Exercise description
A word-for-word copy of the listing, free of images, is the expected answer.

Input data
■ ■ ■ ■ ■
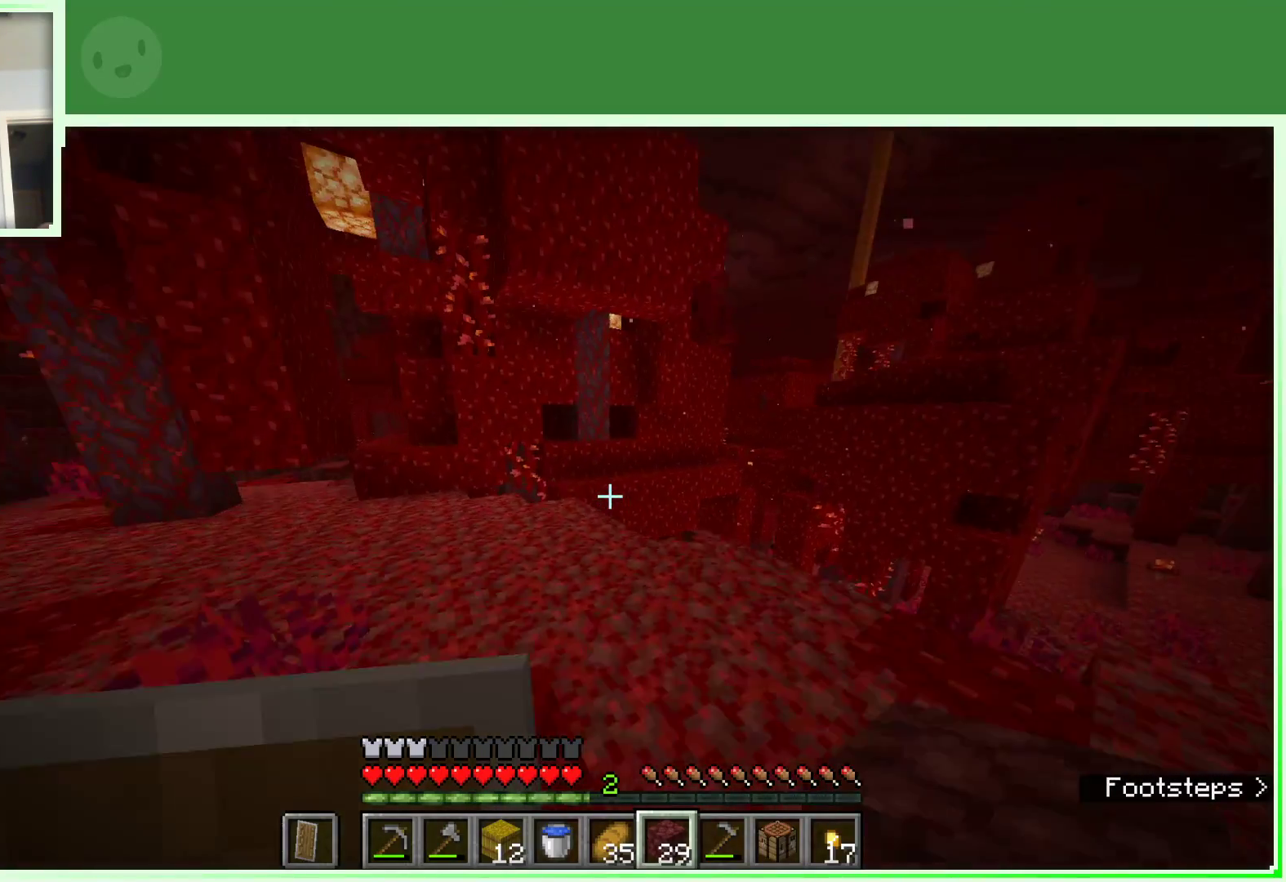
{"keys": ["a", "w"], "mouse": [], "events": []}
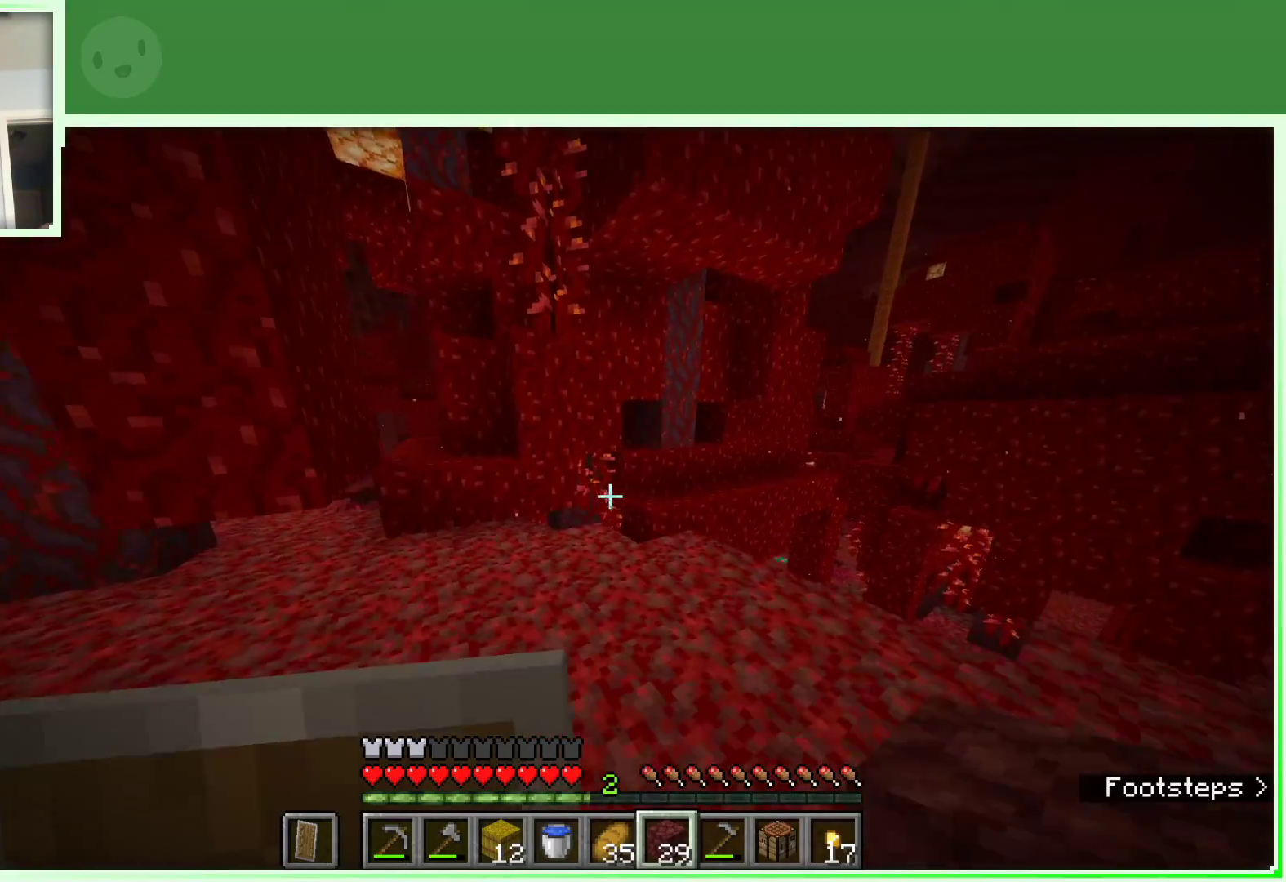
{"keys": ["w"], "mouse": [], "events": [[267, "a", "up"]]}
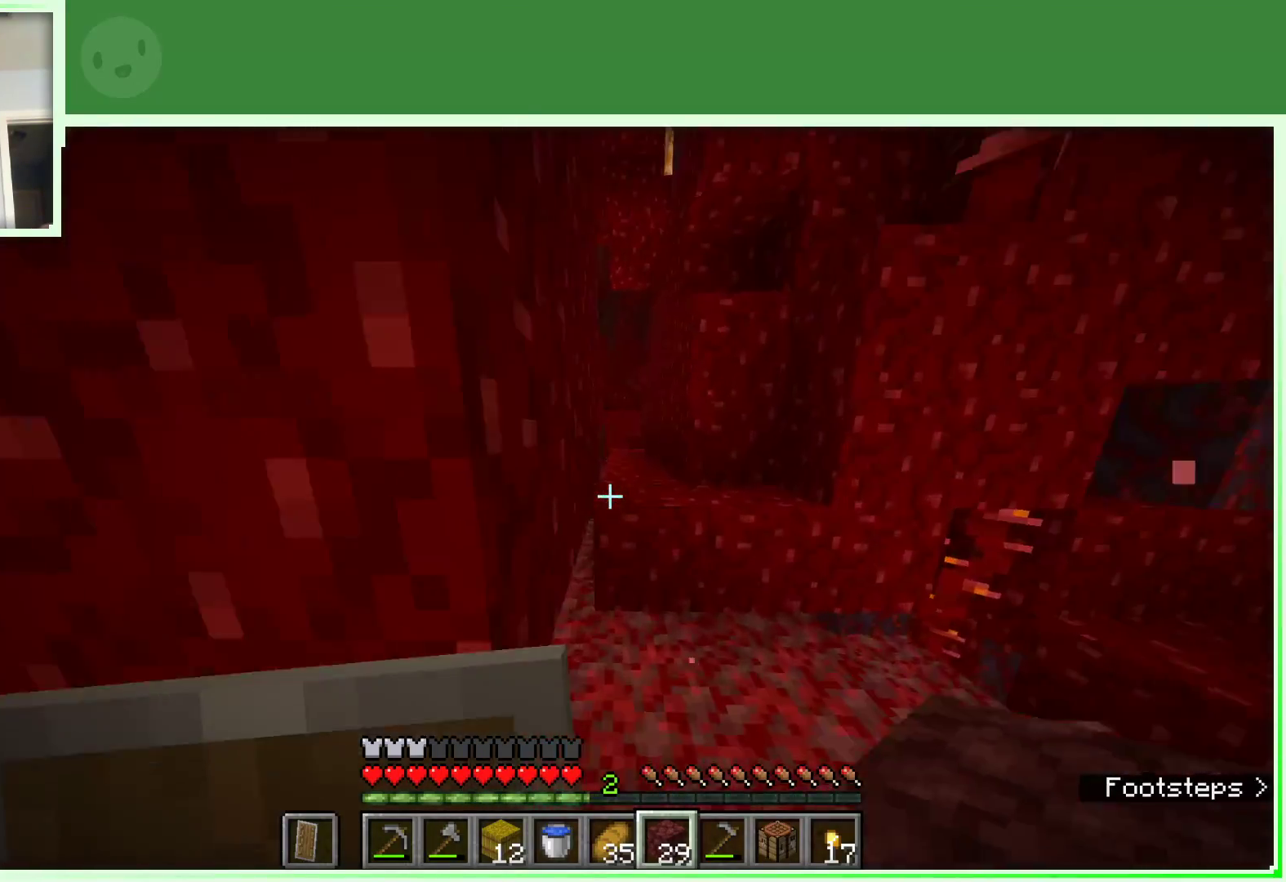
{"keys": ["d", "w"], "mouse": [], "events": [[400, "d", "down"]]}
■ ■ ■ ■ ■
Solution for this problem
{"keys": ["a", "w"], "mouse": [], "events": []}
{"keys": ["w"], "mouse": [], "events": [[267, "a", "up"]]}
{"keys": ["d", "w"], "mouse": [], "events": [[400, "d", "down"]]}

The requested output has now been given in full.